TEXT BLOCK -
****
Now we implement the core LDA topic modeling. The mathematical formulation involves:
 
**Dirichlet Prior**: 
$$
 \theta_d \sim \text{Dirichlet}(\alpha)
$$
 
**Topic-Word Distribution**:
$$
 \phi_k \sim \text{Dirichlet}(\beta)
$$
 
**Log-likelihood maximization**:
$$
\mathcal{L}(\theta, \phi) = \sum_{d=1}^D \sum_{n=1}^{N_d} \log \sum_{k=1}^K \theta_{dk} \phi_{kw_{dn}}
$$
 
Where:
 - $D$ is the number of documents
 - $N_d$ is the number of words in document $d$
 - $K$ is the number of topics
 - $\theta_{dk}$ is the probability of topic $k$ in document $d$
 - $\phi_{kw}$ is the probability of word $w$ in topic $k$
 
We use scikit-learn's implementation which uses variational inference to approximate the posterior distribution.


In [5]:
def train_lda_model(feature_matrix, n_topics=50, random_state=42):
    """
    Train LDA model on feature matrix.
    
    Args:
        feature_matrix: Document-term matrix or feature matrix
        n_topics: Number of topics to extract
        random_state: Random seed for reproducibility
    
    Returns:
        lda_model: Trained LDA model
        topic_distributions: Topic distributions for each document
    """
    print(f"\nTraining LDA model with {n_topics} topics...")
    
    # Initialize LDA model
    lda_model = LatentDirichletAllocation(
        n_components=n_topics,
        max_iter=100,
        learning_method='online',
        batch_size=128,
        evaluate_every=10,
        random_state=random_state,
        n_jobs=-1,  # Use all available cores
        verbose=1
    )
****
EXTRACTED INFORMATION -

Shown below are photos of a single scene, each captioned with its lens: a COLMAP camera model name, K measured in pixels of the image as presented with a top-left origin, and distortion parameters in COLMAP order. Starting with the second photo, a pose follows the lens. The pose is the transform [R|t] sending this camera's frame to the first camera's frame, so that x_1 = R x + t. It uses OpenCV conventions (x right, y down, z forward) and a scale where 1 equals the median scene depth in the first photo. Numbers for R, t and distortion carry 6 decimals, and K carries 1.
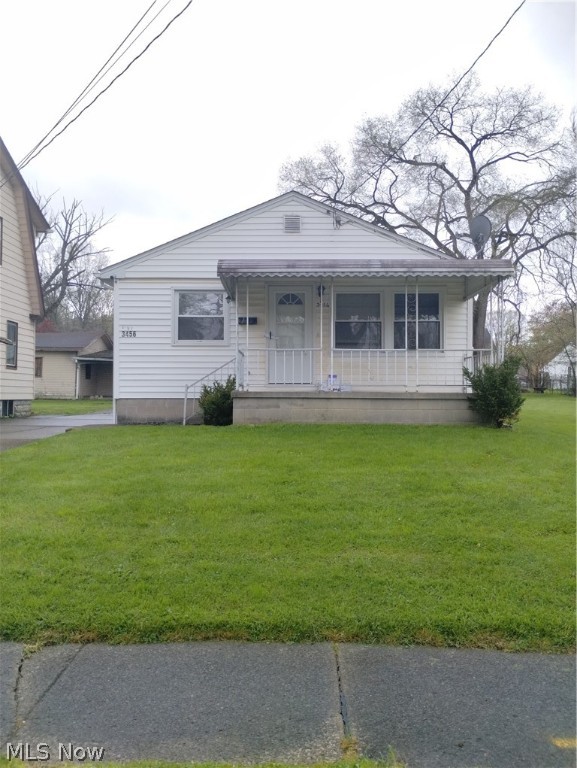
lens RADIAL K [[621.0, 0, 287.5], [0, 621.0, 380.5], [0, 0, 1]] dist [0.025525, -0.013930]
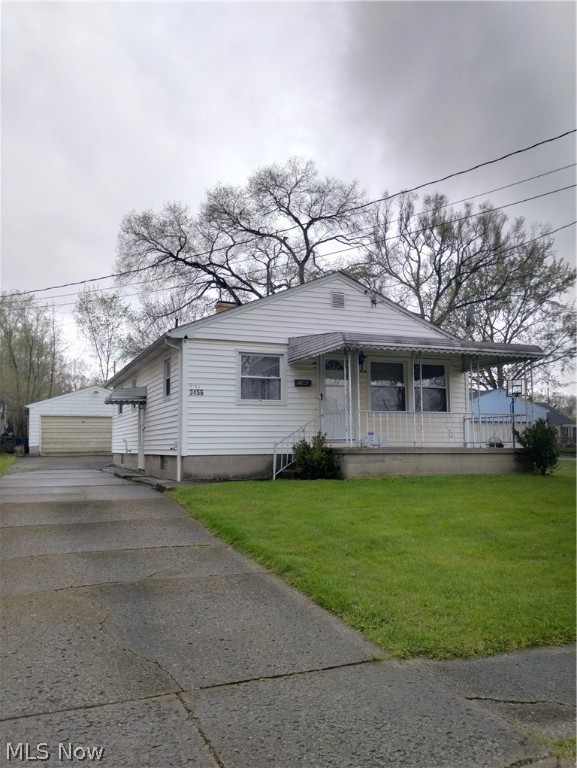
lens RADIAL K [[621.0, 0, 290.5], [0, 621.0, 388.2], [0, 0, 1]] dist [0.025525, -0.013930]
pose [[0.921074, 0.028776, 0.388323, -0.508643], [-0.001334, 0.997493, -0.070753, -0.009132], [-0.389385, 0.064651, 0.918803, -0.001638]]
****
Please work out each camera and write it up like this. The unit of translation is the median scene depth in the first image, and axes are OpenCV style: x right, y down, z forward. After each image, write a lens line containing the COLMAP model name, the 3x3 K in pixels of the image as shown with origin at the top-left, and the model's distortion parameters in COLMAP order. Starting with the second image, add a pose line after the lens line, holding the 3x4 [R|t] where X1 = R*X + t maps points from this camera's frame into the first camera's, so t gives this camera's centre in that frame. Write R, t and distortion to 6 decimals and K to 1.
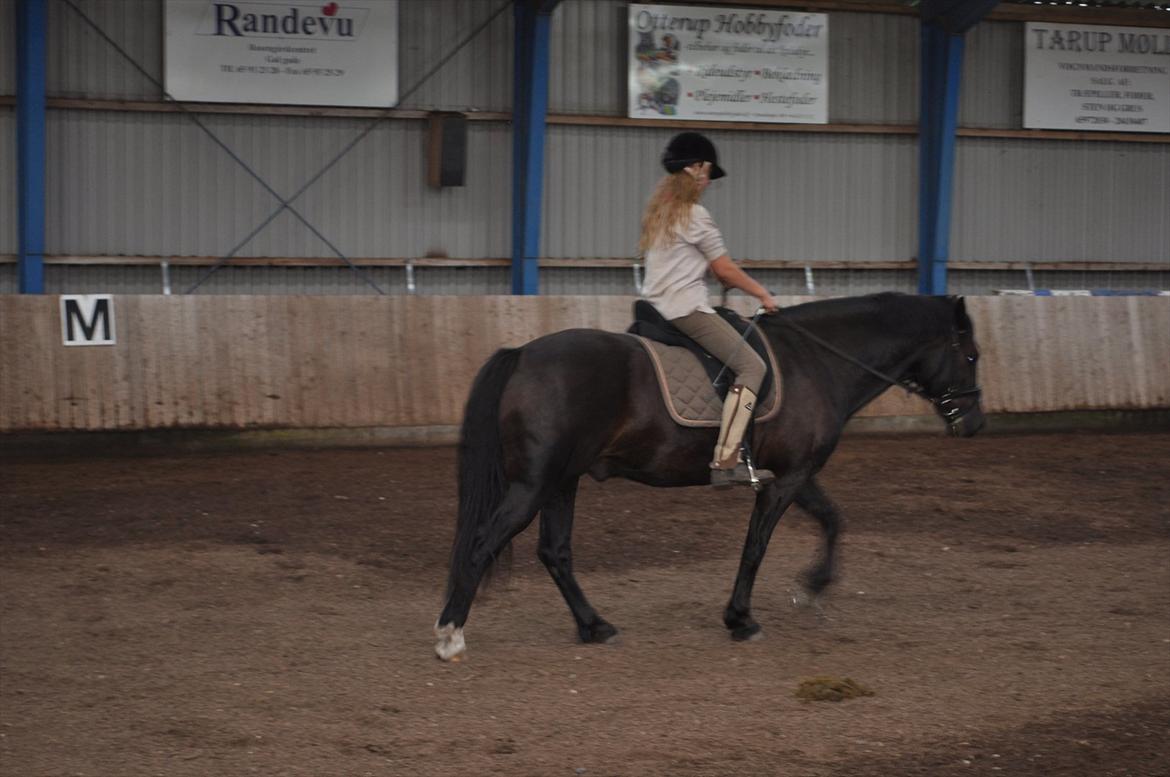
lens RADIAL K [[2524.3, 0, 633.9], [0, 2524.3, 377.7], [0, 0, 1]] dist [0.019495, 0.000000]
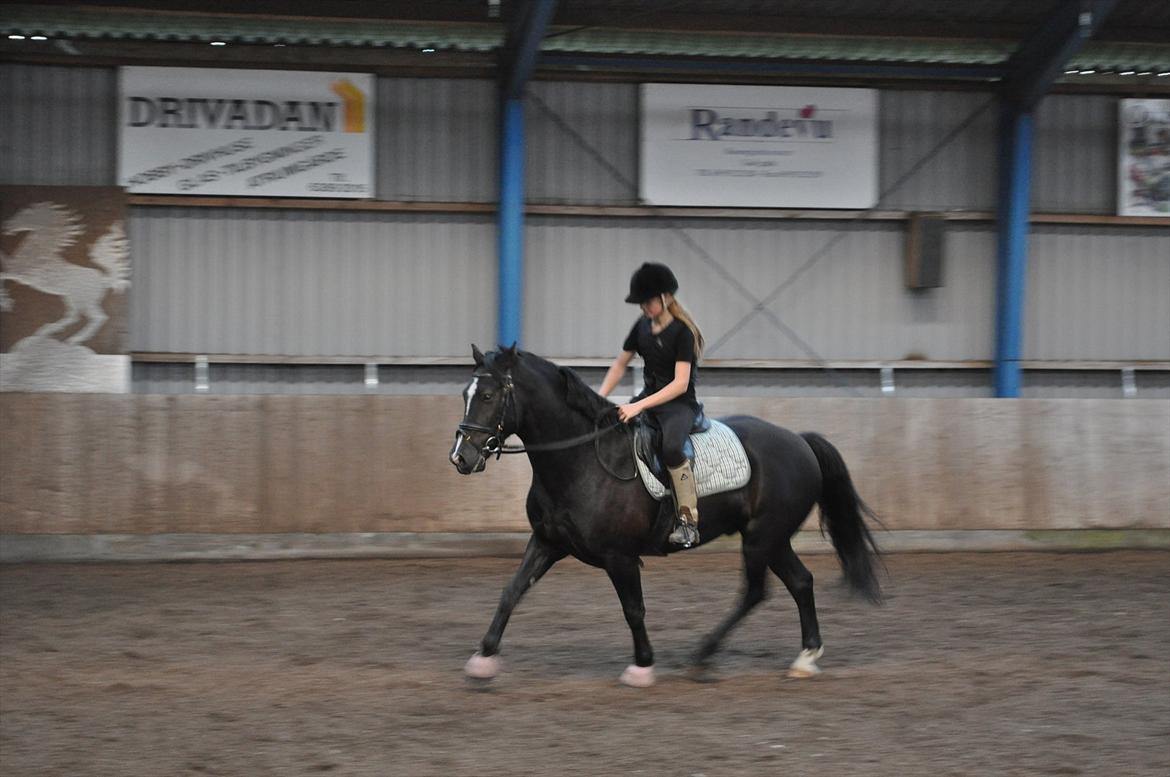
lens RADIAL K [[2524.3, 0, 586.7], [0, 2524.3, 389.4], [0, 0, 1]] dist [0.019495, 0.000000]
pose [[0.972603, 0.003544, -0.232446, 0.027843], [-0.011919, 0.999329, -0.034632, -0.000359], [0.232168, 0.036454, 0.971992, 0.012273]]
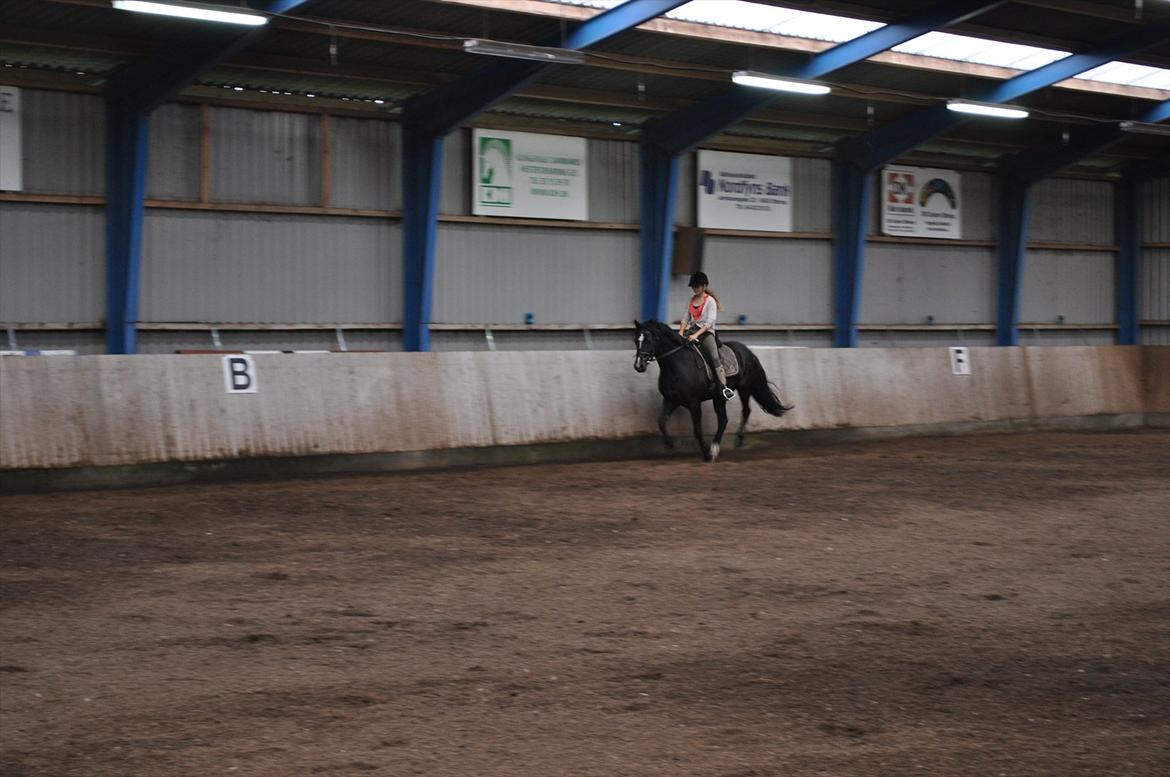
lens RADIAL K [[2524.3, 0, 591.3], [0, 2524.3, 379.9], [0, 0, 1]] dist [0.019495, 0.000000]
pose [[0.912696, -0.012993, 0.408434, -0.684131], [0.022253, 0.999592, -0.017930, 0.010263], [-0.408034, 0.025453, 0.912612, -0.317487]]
****
REQUIRED WORK -
1 > In the LDA excerpt, what technique does scikit-learn's implementation use to approximate the posterior distribution?
2 > Quote the stretch of the LDA excerpt from "We use scikit-learn's" through "on feature matrix.".
The data come from a separate source.

EXERCISE SOLUTIONS -
1 > Variational inference.

2 >
We use scikit-learn's implementation which uses variational inference to approximate the posterior distribution.


In [5]:
def train_lda_model(feature_matrix, n_topics=50, random_state=42):
    """
    Train LDA model on feature matrix.